Río Negro afirma que se registra una caída sostenida de siniestros viales
Las rutas de Río Negro muestran una tendencia clara y sostenida a la baja en materia de siniestralidad vial. Según datos oficiales de la Agencia de Seguridad Vial, dependiente del Ministerio de Seguridad y Justicia, desde 2017 a la fecha los registros confirman una disminución marcada de los choques con víctimas fatales, incluso durante períodos críticos como vacaciones, fines de semana largos y fiestas populares.
Este descenso no es aislado ni circunstancial, sino el resultado de años de controles, operativos preventivos y presencia permanente de la Agencia de Seguridad Vial y de la Policía en los principales corredores de la provincia, junto a una mayor toma de conciencia por parte de la población.
Los números son contundentes. En 2017 se registraron 97 siniestros viales fatales, con 104 personas fallecidas. En 2018, los hechos bajaron a 88, aunque las víctimas fatales fueron 105. En 2019, la tendencia descendente se consolidó con 70 siniestros fatales y 85 víctimas. Durante 2020, en un contexto de circulación reducida, se contabilizaron 44 hechos y 53 personas fallecidas.
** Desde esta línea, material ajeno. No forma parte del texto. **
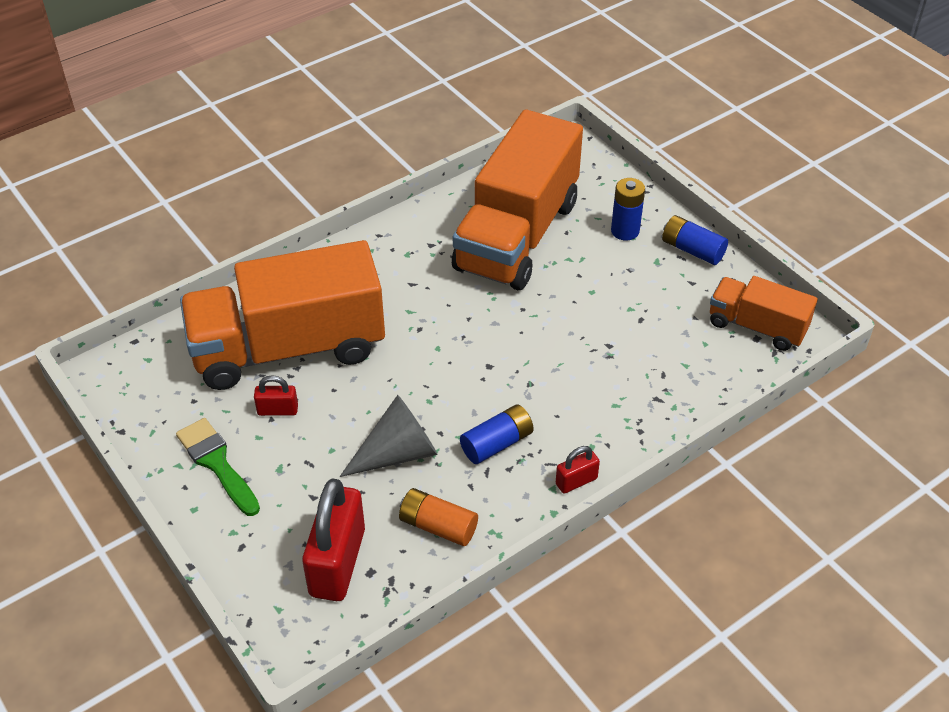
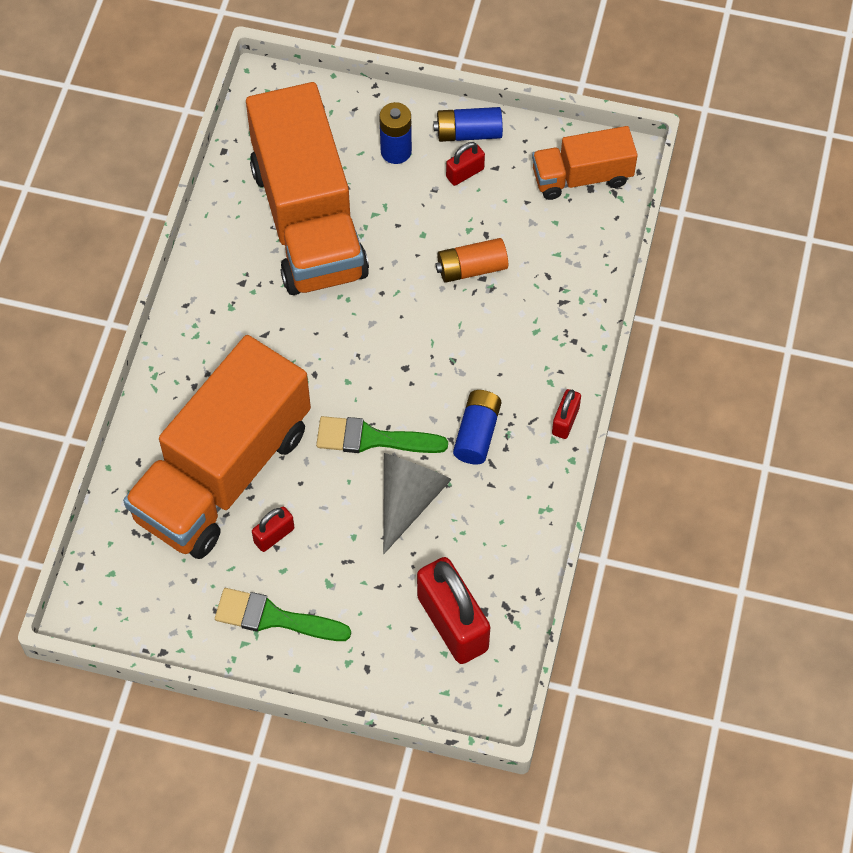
camera: 40 degrees left, 15 degrees up
(415, 395) = (372, 438): none -> green brush
(438, 526) = (498, 536): orange battery -> orange battery (471, 268)
(664, 272) = (465, 173): none -> red padlock

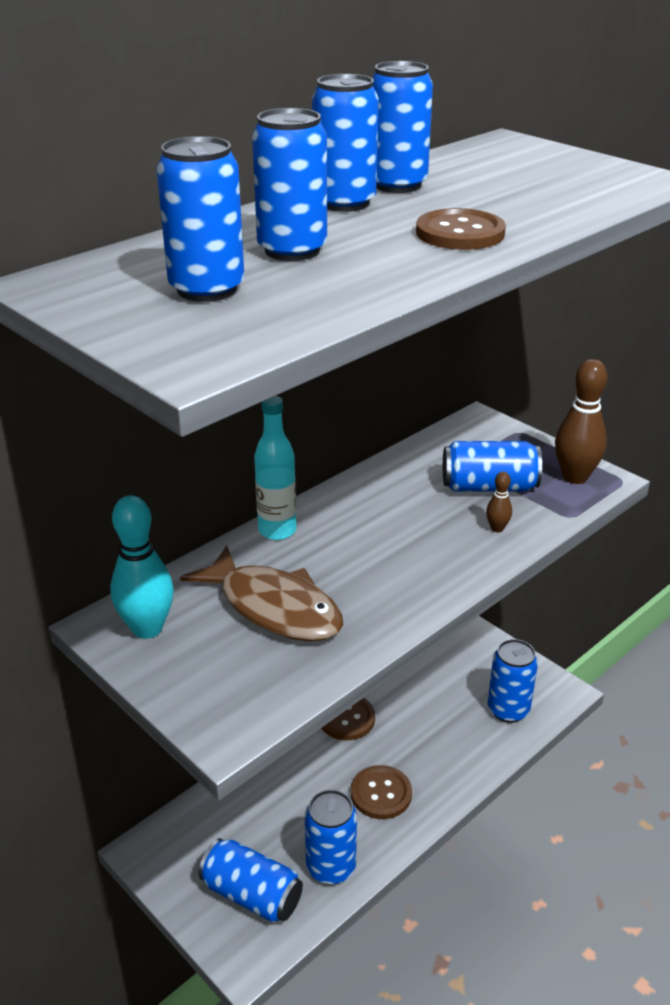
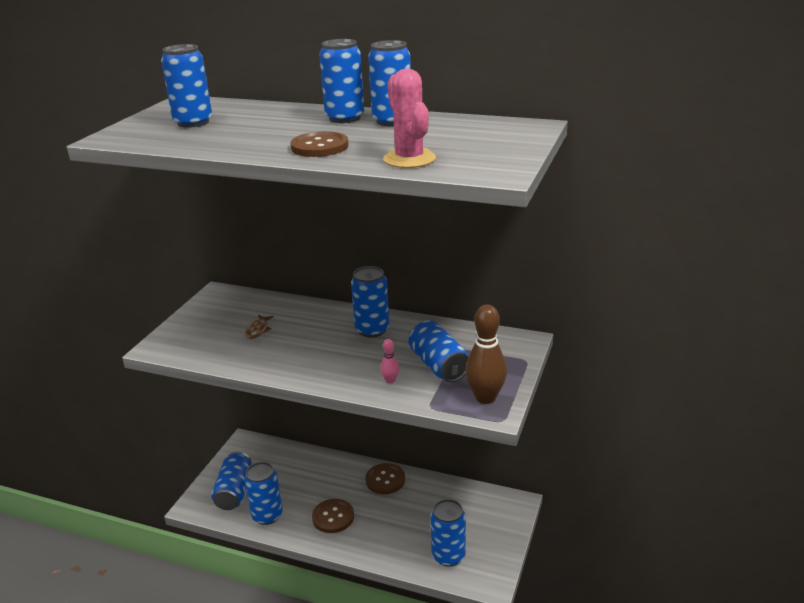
camera: 65 degrees right, 5 degrees down
(147, 628) = (221, 303): turquoise bowling pin -> none
(274, 607) = (258, 330): brown fish -> brown fish, size x0.42
(277, 530) = (328, 310): turquoise bottle -> none
(292, 250) = (258, 124): blue can -> blue can (372, 330)
(497, 528) = (390, 380): brown bowling pin -> pink bowling pin
(567, 202) = (409, 159): none -> pink cactus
Tras la pandemia, y con el tránsito nuevamente en niveles altos, los indicadores no volvieron a los valores críticos del pasado. En 2021 se registraron 62 siniestros fatales y 74 víctimas, mientras que en 2022 los números fueron 64 hechos y 80 personas fallecidas. En 2023 se contabilizaron 68 siniestros con 84 víctimas, y a partir de allí la curva volvió a descender con fuerza: 54 hechos y 70 víctimas en 2024, y 45 siniestros fatales con 62 personas fallecidas en 2025. En ocho años, la cantidad de choques fatales se redujo a menos de la mitad.
Este descenso sostenido se apoya, en gran medida, en el refuerzo de operativos durante los momentos de mayor circulación. Verano, vacaciones de invierno, fiestas de fin de año y celebraciones populares implican un fuerte movimiento en rutas nacionales y provinciales. Por eso, los controles se concentran en accesos a ciudades, rutas turísticas y tramos considerados de alto riesgo. Allí se fiscalizan velocidades, alcoholemia y documentación, pero también se detectan conductas peligrosas antes de que deriven en tragedias. Muchas de las personas controladas son familias que viajan con chicos, adultos mayores o jóvenes que recorren largas distancias, lo que refuerza el impacto preventivo de cada intervención.
En paralelo, la labor policial va mucho más allá de la sanción. En rutas que conectan el Alto Valle, la Región Sur, la cordillera y la costa atlántica, los efectivos asisten a conductores varados, ordenan el tránsito ante choques menores, advierten por hielo, viento intenso o baja visibilidad y acompañan a quienes atraviesan situaciones de riesgo. En horarios nocturnos y de madrugada, cuando se concentran los hechos más graves, esa presencia se vuelve decisiva.
La prevención también llegó a los tramos rurales y alejados de los grandes centros urbanos, donde históricamente se registraban los impactos más violentos. Controles sorpresivos, señalización reforzada y patrullajes constantes lograron reducir maniobras de alto riesgo, especialmente entre conductores jóvenes de entre 20 y 35 años, uno de los grupos más expuestos en rutas abiertas.
La baja de la siniestralidad vial en Río Negro constituye una señal concreta de que el trabajo sostenido y la prevención dan resultados, acompañados por una mayor conciencia social en materia de seguridad vial. Detrás de cada número hay planificación, controles, presencia policial y una política pública que sostiene la prevención como eje central. En las rutas rionegrinas, el cambio es visible y los datos lo confirman.